TRIBUNNEWS.COM, JAKARTA - Proyek Kereta cepat Jakarta-Bandung bukanlah sesuatu yang dibutuhkan Indonesia saat ini, menurut ekonom senior Emil Salim. Pasalnya proyek itu membuat pemerintah harus lebih banyak lagi mengirimkan tabungan dollar Amerika Serikat (AS) ke luar negeri.
Padahal saat ini pertumbuhan ekonomi AS meningkat pesat, yang menyebabkan nilai tukar dollar AS terhadap mata uang lain, termasuk Indonesia terus menguat.

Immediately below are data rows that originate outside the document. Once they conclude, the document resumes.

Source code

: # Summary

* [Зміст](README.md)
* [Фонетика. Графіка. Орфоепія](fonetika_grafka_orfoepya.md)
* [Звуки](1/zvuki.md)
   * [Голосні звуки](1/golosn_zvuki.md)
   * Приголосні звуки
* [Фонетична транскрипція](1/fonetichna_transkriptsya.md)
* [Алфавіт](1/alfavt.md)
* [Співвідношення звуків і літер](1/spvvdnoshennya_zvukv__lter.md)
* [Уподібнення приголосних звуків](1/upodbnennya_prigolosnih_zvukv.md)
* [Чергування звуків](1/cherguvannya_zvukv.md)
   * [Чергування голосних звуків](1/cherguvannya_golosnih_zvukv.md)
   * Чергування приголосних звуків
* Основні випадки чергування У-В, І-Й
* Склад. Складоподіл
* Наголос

Saat ini saja, rupiah sudah anjlok di atas Rp 14 ribu per dollar AS.
Untuk membangun kereta cepat Bandung-Jakarta sejauh sekitar 150 kilometer itu, dibutuhkan uang lebih dari Rp 60 triliun. Menurut Emil Salim setengah dari anggaran itu akan dibayarkan dalam bentuk dollar AS.
"Betul tidak menggunakan dana pemerintah, tapi tetap ada dolar outflow (keluar), dollar ini kan harus untuk beli mesin itu, dollar tetap keluar," kata Emil kepada wartawan di kantor Wakil Presiden RI, Jusuf Kalla, Jakarta Pusat, Selasa (1/9/2015).
Dengan keluarnya dollar AS untuk proyek tersebut, dikhawatirkan nilai tukar rupiah akan terus turun. Seharusnya pemerintah justru mengambil kebijakan agar dollar AS masuk, sehingga rupiah tidak terus melemah.
"Gimana kita berusaha supaya dolar masuk. Kok kita bikin proyek dollar keluar. Jadi, apa tepat sekarang ini," ujarnya.
Indonesia saat ini masih memiliki sejumlah alternatif selain kereta cepat. Emil menyebut untuk menghubungkan kedua kota itu masih ada jalan tol Cipularang, dan jalur kereta api.
Dibandingkan merogoh kocek untuk membangun kereta cepat Jakarta-Bandung, menurutnya pemerintah lebih baik mendukung pembangunan infrastruktur kereta di Sumatera yang masih minim.
Selain kereta cepat itu, proyek lain yang berpotensi memaksa pemerintah mengeluarkan dollar AS menurut Emil juga harus dievaluasi.